Analysts with JP Morgan are saying that e-commerce giant Amazon’s total sales in the United States are set to match or surpass Walmart’s stateside figures by 2021, if not earlier. That is no small target, to be sure; Walmart’s net sales in the US for the 2017 fiscal year total up to about $318.5 billion, a figure that represents roughly 3.5-percent growth year-on-year. Amazon, meanwhile, managed to sell about $186 billion in 2017, versus $141 billion in 2016. Despite Amazon’s revenue figures being barely more than half of its larger American rival for now, the analysts say that the massive revenue growth seen from 2016 to 2017 will continue, allowing Amazon to overtake Walmart within the next few years.

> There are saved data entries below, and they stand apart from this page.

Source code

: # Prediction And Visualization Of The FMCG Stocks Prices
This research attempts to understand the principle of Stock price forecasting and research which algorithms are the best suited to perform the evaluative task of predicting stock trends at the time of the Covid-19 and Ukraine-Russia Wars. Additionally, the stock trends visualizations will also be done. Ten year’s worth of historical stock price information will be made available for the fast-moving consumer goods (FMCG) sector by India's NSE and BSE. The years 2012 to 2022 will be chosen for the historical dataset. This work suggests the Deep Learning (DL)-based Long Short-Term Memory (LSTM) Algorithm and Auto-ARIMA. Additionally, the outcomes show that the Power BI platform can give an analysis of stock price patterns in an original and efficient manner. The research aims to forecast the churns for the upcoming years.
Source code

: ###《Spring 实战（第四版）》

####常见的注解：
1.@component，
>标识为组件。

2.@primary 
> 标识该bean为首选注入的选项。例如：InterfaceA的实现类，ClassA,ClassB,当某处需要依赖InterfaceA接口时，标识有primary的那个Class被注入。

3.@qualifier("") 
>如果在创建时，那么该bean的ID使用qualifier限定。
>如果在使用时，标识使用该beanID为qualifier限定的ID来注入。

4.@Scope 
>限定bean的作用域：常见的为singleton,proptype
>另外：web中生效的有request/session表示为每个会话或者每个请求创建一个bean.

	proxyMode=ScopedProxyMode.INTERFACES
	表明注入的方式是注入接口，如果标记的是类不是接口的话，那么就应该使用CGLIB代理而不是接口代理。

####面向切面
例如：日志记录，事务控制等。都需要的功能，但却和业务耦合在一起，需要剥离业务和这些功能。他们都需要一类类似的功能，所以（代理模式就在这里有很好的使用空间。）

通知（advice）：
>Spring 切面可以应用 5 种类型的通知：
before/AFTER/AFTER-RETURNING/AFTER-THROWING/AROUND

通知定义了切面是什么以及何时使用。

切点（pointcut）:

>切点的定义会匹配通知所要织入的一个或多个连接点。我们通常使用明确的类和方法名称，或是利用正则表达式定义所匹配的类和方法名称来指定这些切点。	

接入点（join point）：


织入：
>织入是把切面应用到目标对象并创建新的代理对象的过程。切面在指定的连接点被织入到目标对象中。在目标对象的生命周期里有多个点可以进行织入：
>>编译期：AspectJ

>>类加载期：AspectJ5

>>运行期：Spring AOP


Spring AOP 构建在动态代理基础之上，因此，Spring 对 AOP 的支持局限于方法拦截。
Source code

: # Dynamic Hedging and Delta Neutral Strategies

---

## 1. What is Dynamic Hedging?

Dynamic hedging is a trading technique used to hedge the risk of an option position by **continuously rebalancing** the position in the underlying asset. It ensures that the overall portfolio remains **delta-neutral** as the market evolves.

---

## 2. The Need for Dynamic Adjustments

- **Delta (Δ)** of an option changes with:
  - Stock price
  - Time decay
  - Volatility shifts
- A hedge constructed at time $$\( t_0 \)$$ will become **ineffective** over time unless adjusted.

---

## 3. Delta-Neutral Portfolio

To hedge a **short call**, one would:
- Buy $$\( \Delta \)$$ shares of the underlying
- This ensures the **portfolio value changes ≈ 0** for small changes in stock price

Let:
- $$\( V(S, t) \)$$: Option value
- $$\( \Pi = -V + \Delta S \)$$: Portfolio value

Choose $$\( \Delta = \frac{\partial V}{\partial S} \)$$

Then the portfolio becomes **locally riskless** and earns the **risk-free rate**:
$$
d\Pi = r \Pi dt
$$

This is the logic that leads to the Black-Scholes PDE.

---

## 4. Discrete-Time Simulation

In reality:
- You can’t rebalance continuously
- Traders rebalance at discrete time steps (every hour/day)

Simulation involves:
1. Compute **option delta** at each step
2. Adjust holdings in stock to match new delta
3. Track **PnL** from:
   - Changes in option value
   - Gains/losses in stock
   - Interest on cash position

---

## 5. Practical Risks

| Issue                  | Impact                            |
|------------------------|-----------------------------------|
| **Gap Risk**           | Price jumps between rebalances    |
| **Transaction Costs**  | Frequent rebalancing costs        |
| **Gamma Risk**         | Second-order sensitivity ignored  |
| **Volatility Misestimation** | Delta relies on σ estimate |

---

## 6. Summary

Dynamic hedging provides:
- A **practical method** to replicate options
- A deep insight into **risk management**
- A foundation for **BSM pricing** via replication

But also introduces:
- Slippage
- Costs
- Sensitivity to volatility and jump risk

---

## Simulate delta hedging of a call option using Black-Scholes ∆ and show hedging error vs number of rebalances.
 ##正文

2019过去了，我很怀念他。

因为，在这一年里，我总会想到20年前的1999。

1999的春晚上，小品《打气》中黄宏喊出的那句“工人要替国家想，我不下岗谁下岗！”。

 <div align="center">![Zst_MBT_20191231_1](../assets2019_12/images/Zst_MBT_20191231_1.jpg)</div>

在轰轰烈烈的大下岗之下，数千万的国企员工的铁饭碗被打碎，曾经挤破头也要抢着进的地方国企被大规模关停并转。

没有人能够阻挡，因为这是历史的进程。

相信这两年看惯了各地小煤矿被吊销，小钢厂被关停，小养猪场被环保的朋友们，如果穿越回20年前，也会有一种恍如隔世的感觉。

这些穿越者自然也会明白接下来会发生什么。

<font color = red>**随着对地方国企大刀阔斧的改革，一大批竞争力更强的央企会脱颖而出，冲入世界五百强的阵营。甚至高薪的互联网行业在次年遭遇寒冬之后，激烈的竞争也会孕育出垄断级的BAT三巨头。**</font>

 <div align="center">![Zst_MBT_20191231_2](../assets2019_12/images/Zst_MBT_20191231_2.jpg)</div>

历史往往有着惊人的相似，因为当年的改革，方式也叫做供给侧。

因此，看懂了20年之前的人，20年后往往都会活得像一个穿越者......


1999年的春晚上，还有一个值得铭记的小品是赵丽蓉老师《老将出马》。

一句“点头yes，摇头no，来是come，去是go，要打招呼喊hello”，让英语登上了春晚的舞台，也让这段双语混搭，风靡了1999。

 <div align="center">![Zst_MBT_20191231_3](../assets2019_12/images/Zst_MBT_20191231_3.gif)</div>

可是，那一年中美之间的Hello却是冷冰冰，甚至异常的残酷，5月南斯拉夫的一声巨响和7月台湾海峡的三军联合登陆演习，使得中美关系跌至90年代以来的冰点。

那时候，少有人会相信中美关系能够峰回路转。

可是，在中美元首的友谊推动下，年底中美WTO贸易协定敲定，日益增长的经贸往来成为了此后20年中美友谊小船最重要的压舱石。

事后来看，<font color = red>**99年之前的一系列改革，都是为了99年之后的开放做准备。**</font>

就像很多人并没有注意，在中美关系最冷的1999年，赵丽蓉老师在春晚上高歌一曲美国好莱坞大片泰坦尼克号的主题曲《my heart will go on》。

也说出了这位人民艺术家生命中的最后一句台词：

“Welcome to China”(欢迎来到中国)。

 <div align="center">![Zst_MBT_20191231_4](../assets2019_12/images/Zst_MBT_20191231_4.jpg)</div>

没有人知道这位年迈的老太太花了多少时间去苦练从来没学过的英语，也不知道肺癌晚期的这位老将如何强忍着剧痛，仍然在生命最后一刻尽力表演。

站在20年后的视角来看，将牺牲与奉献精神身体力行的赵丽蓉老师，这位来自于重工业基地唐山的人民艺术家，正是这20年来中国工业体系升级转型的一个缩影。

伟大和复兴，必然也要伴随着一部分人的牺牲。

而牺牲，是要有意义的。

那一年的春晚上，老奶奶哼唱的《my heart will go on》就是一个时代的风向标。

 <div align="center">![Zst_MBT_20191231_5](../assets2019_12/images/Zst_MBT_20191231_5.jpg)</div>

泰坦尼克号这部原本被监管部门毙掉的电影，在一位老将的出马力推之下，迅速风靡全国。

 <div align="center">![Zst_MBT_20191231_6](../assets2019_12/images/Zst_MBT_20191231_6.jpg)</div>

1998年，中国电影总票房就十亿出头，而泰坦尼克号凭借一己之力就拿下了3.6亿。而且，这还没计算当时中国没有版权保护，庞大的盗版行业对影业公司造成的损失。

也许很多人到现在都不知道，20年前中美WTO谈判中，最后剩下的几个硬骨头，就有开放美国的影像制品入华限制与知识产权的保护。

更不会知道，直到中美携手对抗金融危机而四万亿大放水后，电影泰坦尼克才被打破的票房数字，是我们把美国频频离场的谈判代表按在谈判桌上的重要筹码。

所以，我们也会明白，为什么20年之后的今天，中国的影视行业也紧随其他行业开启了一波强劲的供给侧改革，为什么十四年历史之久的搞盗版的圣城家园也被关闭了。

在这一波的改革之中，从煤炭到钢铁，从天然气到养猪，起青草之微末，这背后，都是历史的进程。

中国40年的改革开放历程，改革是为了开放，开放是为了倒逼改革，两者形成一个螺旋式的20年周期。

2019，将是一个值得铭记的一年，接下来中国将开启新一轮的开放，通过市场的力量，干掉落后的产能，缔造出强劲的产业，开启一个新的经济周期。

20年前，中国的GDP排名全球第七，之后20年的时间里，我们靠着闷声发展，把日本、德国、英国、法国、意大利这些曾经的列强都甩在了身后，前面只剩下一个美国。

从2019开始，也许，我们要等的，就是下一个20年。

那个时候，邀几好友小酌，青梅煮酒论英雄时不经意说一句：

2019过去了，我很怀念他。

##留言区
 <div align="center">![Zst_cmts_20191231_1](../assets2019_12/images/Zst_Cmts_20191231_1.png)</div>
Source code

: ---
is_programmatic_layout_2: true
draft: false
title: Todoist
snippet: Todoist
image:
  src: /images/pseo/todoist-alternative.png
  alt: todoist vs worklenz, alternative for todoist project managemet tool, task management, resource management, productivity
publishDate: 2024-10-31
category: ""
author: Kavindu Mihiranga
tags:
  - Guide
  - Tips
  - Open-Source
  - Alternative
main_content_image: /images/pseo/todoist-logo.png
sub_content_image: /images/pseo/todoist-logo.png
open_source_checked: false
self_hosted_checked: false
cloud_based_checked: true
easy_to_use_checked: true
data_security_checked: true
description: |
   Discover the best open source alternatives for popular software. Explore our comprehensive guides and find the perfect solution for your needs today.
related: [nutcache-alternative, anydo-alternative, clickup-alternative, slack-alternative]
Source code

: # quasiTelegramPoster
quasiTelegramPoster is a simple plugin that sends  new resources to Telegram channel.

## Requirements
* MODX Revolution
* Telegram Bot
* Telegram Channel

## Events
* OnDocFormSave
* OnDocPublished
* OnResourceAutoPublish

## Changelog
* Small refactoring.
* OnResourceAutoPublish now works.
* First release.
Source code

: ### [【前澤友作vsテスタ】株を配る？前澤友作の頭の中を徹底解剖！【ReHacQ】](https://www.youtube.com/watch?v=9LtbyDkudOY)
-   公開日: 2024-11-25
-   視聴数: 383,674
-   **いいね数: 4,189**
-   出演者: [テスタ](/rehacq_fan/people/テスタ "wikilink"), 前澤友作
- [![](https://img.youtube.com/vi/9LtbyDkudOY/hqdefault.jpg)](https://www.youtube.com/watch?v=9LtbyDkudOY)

Amazon’s growth has overtaken many direct competitors in the e-commerce segment on its way to threatening disruption for traditional retail, and analyst Christopher Horvers thinks that he has pinned down the reasons for that meteoric rise. According to him, the massive Prime ecosystem and all of its benefits is a big draw. He also cites the limitless potential for expansion of Amazon’s inventory and purview thanks to letting third-party sellers use the platform as a storefront. Amazon has also ventured far into territory that was previously either uncharted or never quite done at scale, such as its new cashier-free store venture. Finally, he says that Amazon has worked hard to make its platform and related tools as easy for customers to use as possible, leading to a massive user preference in the e-commerce world.
Amazon has indeed had a very good past few years, even seeing founder and CEO Jeff Bezos reach the status of the world’s richest person, with a staggering $105 billion personal net worth. To put that into perspective, Google’s total market cap is $754.31 billion. Bezos’ massive wealth has been criticized, but the simple fact is that it would not have been possible without Amazon making bold moves to overtake the e-commerce space and begin making its moves toward disrupting a number of other industries, such as virtual ecosystems and brick-and-mortar retail. JP Morgan’s assertion that the company’s growth streak will continue looks far enough forward to put Amazon ahead of Walmart, and only time will tell when or if that growth will stop.